This is not, per se, very useful, but sorting a parameter inside a MIP model is not very easy for MIP solvers. Obviously, if you need a sorted parameter in the model, it is better to use a sorting algorithm. But useless models can still be interesting.
I use:
Input: a 1-dimensional parameter with values.
Output: a 1-dimensional variable with the values sorted in ascending order.
We can implement this with a permutation matrix \(\color{darkred}X\), which is a permuted identity matrix. In a MIP context, this becomes a binary variable with some assignment constraints.
MIP Model for sorting \(p_i\) |
---|
\[\begin{align}\min\>&\color{darkred}z=0\\& \sum_i \color{darkred}x_{i,j} = 1&&\forall j\\ & \sum_j \color{darkred}x_{i,j} = 1&&\forall i\\ & \color{darkred}y_i = \sum_j \color{darkred}x_{i,j}\cdot\color{darkblue}p_j\\& \color{darkred}y_i \ge \color{darkred}y_{i-1}\\ & \color{darkred}x_{i,j} \in \{0,1\}\end{align}\] |
If we want to sort \(n\) values, this model has \(n^2\) binary variables.
One possible improvement is to add the extra constraint \[\sum_i \color{darkred}y_i = \sum_i \color{darkblue}p_i\]
Let's compare a commercial solver (Cplex) with an open-source one (HiGHS). I use here \(n=50,100,200\). Model 1 is without the extra constraint while model 2 includes the extra constraint. The data \(\color{darkblue}p_i\) is random. A time limit of 1,000 seconds was used. Otherwise, the solvers used default settings.
---- 96 PARAMETER results solver performance status time nodes iterations cplex.n=50 .model1 Optimal 2.970000E-1 2408 cplex.n=50 .model2 Optimal 2.500000E-1 2151 cplex.n=100.model1 Optimal 4 14055 cplex.n=100.model2 Optimal 2 7092 cplex.n=200.model1 Optimal 227 3043 1684124 cplex.n=200.model2 Optimal 18 10155 highs.n=50 .model1 Optimal 2 highs.n=50 .model2 Optimal 2 highs.n=100.model1 TimeLimit 1001 9587 4955336 highs.n=100.model2 TimeLimit 1000 15221 5373228
- Cplex is much better on the larger models
- HiGHS is very promising on the \(n=50\) model: it solves this in the presolver (zero nodes, zero LP iterations). But it runs out of steam for large models. I would expect that if the presolver can solve the problem for \(n=50\), it would also be able to do this for \(n=100\). As usual, my predictions are not that good.

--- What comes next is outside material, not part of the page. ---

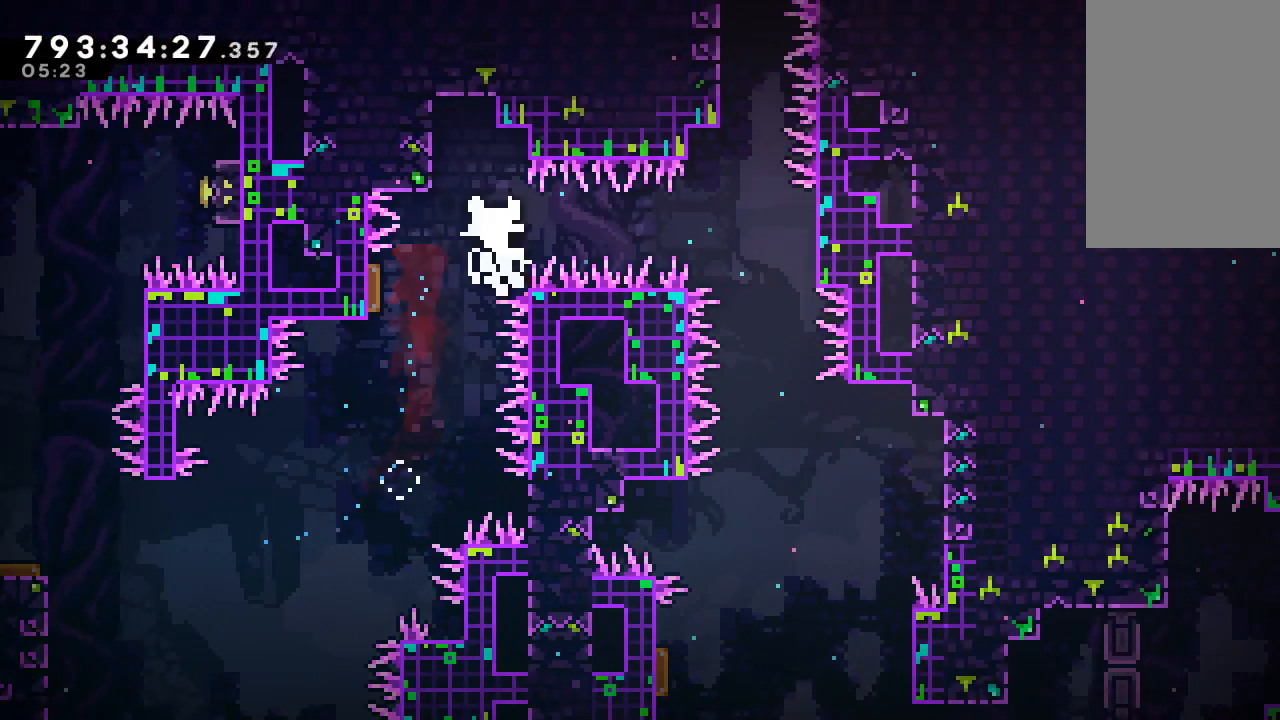
{"keys": ["c"], "events": [[167, "c", "down"], [200, "c", "up"], [300, "c", "down"], [367, "c", "up"], [433, "c", "down"]]}
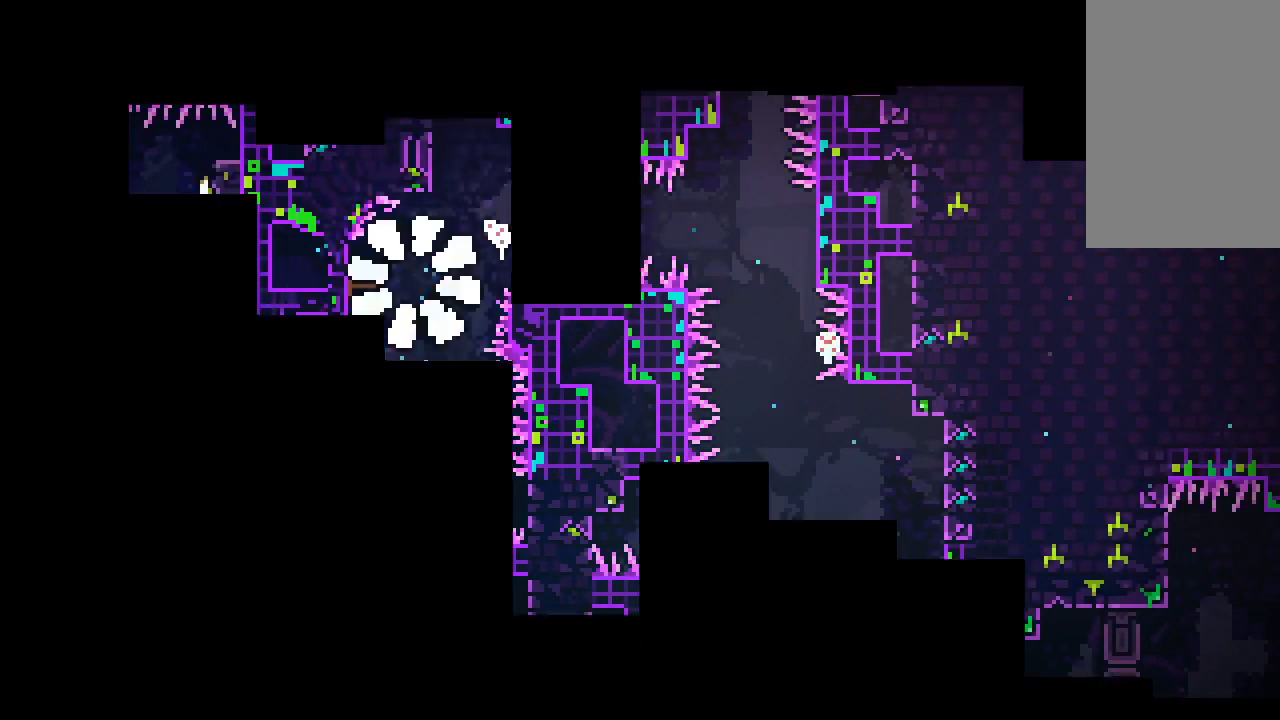
{"keys": [], "events": [[33, "c", "up"]]}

- The extra constraint is useful for Cplex, especially for the larger models. Both in terms of time and LP iterations.
Numerical issues encountered:Dual failures : 831 out of 5345 (ratio: 0.1555)Singular bases : 1 out of 50821 (ratio: 0.0000)
Sorting a variable
- Non-convex Quadratic: \[ \color{darkred}y_i = \sum_j \color{darkred}x_{i,j}\cdot\color{darkred}p_j\] You need a global quadratic solver for this.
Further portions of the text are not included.